In 2011, then Gov. Haley Barbour unveiled a historic marker on the site of the former bus station commemorating the freedom rides. The ceremony was part of events in that state commemorating the 50th anniversary of the rides.
Every stop along the road did not bring violence for the riders.
In Villa Rica, Ga., a town just off Interstate 20 in West Georgia, the Villa Rica Historic Preservation Commission erected a marker in 2011, designating the peaceful passage through the station near the intersection of South Carroll Road and Montgomery Street. Freedom riders passed through that city's bus terminal in 1961 in the initial trip that started in Washington, D.C.
About 60 miles from Villa Rica, in Anniston, Ala., the freedom riders faced a brutal attack. Tires on the bus were slashed and windows were broken. When the bus driver got off to change a flat, the mob attacked the bus and set it on fire. The riders were beaten.
In 2007, the Alabama Historical Association erected a marker, sponsored by the Theta Tau chapter of Omega Psi Phi Fraternity, honoring the freedom riders at the site of the violence, which is now Albert P. Brewer Highway.
Freedom riders were also beaten in Birmingham at the Trailways Bus Station.

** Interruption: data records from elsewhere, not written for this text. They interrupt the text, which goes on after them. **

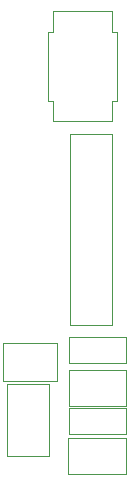
<source format=gbr>
%TF.GenerationSoftware,KiCad,Pcbnew,9.0.2+dfsg-1*%
%TF.CreationDate,2025-10-31T17:19:17+01:00*%
%TF.ProjectId,attiny,61747469-6e79-42e6-9b69-6361645f7063,rev?*%
%TF.SameCoordinates,Original*%
%TF.FileFunction,Other,User*%
%FSLAX46Y46*%
G04 Gerber Fmt 4.6, Leading zero omitted, Abs format (unit mm)*
G04 Created by KiCad (PCBNEW 9.0.2+dfsg-1) date 2025-10-31 17:19:17*
%MOMM*%
%LPD*%
G01*
G04 APERTURE LIST*
%ADD10C,0.050000*%
G04 APERTURE END LIST*
D10*
%TO.C,D1*%
X150510000Y-79290000D02*
X150510000Y-82310000D01*
X150510000Y-82310000D02*
X155350000Y-82310000D01*
X155350000Y-79290000D02*
X150510000Y-79290000D01*
X155350000Y-82310000D02*
X155350000Y-79290000D01*
%TO.C,D2*%
X150450000Y-85090000D02*
X150450000Y-88110000D01*
X150450000Y-88110000D02*
X155290000Y-88110000D01*
X155290000Y-85090000D02*
X150450000Y-85090000D01*
X155290000Y-88110000D02*
X155290000Y-85090000D01*
%TO.C,R2*%
X150462500Y-82470000D02*
X155362500Y-82470000D01*
X150462500Y-84730000D02*
X150462500Y-82470000D01*
X155362500Y-82470000D02*
X155362500Y-84730000D01*
X155362500Y-84730000D02*
X150462500Y-84730000D01*
%TO.C,J3*%
X145230000Y-80490000D02*
X145230000Y-86580000D01*
X145230000Y-86580000D02*
X148770000Y-86580000D01*
X148770000Y-80490000D02*
X145230000Y-80490000D01*
X148770000Y-86580000D02*
X148770000Y-80490000D01*
%TO.C,R1*%
X150462500Y-76470000D02*
X155362500Y-76470000D01*
X150462500Y-78730000D02*
X150462500Y-76470000D01*
X155362500Y-76470000D02*
X155362500Y-78730000D01*
X155362500Y-78730000D02*
X150462500Y-78730000D01*
%TO.C,J1*%
X150630000Y-59280000D02*
X150630000Y-75520000D01*
X150630000Y-75520000D02*
X154170000Y-75520000D01*
X154170000Y-59280000D02*
X150630000Y-59280000D01*
X154170000Y-75520000D02*
X154170000Y-59280000D01*
%TO.C,J4*%
X144950000Y-77000000D02*
X144950000Y-80200000D01*
X144950000Y-77000000D02*
X149450000Y-77000000D01*
X149450000Y-80200000D02*
X144950000Y-80200000D01*
X149450000Y-80200000D02*
X149450000Y-77000000D01*
%TO.C,U1*%
X148735000Y-50687500D02*
X149155000Y-50687500D01*
X148735000Y-56487500D02*
X148735000Y-50687500D01*
X149155000Y-48937500D02*
X154115000Y-48937500D01*
X149155000Y-50687500D02*
X149155000Y-48937500D01*
X149155000Y-56487500D02*
X148735000Y-56487500D01*
X149155000Y-58237500D02*
X149155000Y-56487500D01*
X154115000Y-48937500D02*
X154115000Y-50687500D01*
X154115000Y-50687500D02*
X154535000Y-50687500D01*
X154115000Y-56487500D02*
X154115000Y-58237500D01*
X154115000Y-58237500D02*
X149155000Y-58237500D01*
X154535000Y-50687500D02*
X154535000Y-56487500D01*
X154535000Y-56487500D02*
X154115000Y-56487500D01*
%TD*%
M02*

</source>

Police were nearby, but they didn't stop the violence.
In 1995, the Alabama Historical Commission erected a marker sponsored by Kenneth Mullinax Jr. at 19th Street and Fourth Avenue North to honor the freedom riders. Mullinax, a native of Anniston who currently serves as director of media relations and public information at Alabama State University, is white. As a child, he witnessed the burning of the freedom riders' bus in Anniston.
"We were leaving Forsythe's grocery — me, my mom and dad," Mullinax told The Root. "Dad told me and Mom to lie on the floor of the car when he saw what was happening. I raised my head up anyway."
Years later, Mullinax started a personal mission to fund some of Alabama's historic markers, including several commemorating key moments in civil rights history.
"We must never forget the struggle, the toil and the turmoil ordinary citizens had to do to turn around the hearts of hard-hearted segregationists as well as the government which supported their actions, which was nothing less than state-sponsored terrorism," Mullinax said. "Thank goodness they wouldn't let anybody turn them around."
Denise Stewart is a freelance writer in Alabama.